When I was laid off in January, I had savings and free time. After five months, 100 job applications to "good fit" roles, and interviews with around 15 companies totaling 30-ish interviews, I had neither an offer nor the will to push forward.
Part of this is on me. I am damaged goods, as recruiters and hiring managers might say. The things I have seen and heard in the 18 months before my layoff and the months after… well, yeah. I could not have gone into any white-collar role with enthusiasm.
Thus, my gaze turned to blue-collar work.
I tried a warehouse job at USPS over the summer. I lasted about 90 days. The job tore through my physical and emotional limits, leaving me entirely broken. Gratefully, I have a very supportive partner who helped me pick up the pieces.
Fast forward to October, when I started work at the hospital. I wear hunter-green scrubs and restock nursing storerooms around the hospital. I start at 6 am and work until 2:30 pm, Monday to Friday. Good hours for beating Nashville traffic. I miss the perks of remote work, but I have no qualms about working on-site when the function of a job requires it.
One of the best parts of this job is that it has provided a feeling of worth.
Worth may not be the right word.
What I mean is that I get to see people in a range of positions, from nurses and doctors to kitchen and environmental teams and shipping and administration staff, all working long hours and being challenged by a variety of… situations, but still managing to remain cordial and offer a smile, despite my lugging around a flatbed of supplies while being entirely in their way.
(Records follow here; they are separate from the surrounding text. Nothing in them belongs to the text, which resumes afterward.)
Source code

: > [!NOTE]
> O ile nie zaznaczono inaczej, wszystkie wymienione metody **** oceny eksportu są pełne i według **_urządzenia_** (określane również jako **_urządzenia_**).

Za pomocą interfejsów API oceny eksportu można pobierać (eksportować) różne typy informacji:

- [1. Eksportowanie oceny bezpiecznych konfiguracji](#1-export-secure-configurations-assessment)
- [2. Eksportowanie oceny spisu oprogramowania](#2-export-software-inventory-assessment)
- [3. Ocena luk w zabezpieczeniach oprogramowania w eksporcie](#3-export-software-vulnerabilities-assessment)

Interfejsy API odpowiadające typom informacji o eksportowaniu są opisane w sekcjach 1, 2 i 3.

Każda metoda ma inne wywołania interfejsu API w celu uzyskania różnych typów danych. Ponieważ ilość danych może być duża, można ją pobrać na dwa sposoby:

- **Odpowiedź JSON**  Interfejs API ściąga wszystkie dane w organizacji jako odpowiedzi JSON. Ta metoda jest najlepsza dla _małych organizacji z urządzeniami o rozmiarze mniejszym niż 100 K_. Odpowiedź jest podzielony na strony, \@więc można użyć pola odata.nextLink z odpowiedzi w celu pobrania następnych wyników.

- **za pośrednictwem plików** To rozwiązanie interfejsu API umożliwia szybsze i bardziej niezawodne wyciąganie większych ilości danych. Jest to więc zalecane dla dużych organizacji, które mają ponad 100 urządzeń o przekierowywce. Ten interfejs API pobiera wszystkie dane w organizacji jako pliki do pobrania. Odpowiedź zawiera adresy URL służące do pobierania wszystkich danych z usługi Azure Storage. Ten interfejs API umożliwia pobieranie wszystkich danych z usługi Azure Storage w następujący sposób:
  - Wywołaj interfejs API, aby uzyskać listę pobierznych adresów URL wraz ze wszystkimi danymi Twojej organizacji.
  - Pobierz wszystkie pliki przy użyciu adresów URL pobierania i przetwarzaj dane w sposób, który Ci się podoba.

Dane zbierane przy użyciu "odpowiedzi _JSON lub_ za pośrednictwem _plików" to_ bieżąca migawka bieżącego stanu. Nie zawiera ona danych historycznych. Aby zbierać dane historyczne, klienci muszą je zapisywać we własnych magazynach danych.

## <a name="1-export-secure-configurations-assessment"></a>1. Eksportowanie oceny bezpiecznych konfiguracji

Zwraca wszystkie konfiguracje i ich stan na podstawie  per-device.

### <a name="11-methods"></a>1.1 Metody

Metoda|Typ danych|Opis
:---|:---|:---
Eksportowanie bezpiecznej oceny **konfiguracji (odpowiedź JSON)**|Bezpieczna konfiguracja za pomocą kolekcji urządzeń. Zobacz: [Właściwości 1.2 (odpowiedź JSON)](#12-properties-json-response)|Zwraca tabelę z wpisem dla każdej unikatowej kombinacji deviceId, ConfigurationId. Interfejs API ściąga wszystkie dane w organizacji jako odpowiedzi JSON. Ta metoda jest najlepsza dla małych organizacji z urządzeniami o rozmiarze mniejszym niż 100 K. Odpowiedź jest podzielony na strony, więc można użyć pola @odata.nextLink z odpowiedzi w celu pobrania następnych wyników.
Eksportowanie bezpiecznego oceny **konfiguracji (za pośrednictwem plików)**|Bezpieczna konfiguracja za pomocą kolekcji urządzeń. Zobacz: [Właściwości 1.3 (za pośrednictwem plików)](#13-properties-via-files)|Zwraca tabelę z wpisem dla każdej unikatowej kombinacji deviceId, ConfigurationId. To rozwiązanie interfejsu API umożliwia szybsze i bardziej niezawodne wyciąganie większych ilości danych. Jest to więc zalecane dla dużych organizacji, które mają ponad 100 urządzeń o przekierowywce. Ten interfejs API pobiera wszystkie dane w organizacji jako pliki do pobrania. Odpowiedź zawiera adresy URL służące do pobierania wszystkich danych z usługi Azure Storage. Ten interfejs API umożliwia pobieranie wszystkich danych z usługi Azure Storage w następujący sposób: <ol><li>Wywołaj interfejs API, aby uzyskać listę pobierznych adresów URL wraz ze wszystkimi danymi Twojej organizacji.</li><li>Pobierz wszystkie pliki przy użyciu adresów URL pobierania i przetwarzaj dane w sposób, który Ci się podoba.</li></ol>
You might not realize how many people it takes to keep a hospital running smoothly. Many little things can go wrong that create huge problems. Seeing things from the inside has been enlightening.
It is also encouraging to see others pushing hard to "raise the bar" and "run a faster mile" in what they do - action instead of talk. I like to think that if my storerooms are fully stocked in a timely manner, organized, and clean, I contribute in some way to patient care—the best I can offer given my position.
And what lesson can I impart from all of this? It is still too early to know. Life has taken quite a few unexpected turns recently. Good and less good.
To that end, many people in my life and career have been a positive force for personal growth, creativity, happiness, and so on.
Those people have made this easier, and it helps me feel like I can trust that things will end where they should.
This path is not for everyone. Some blue-collar work will crush you unless you are still in your twenties or resilient in old age. But if you find the right opportunity, it might be worthwhile, whether temporarily or permanently.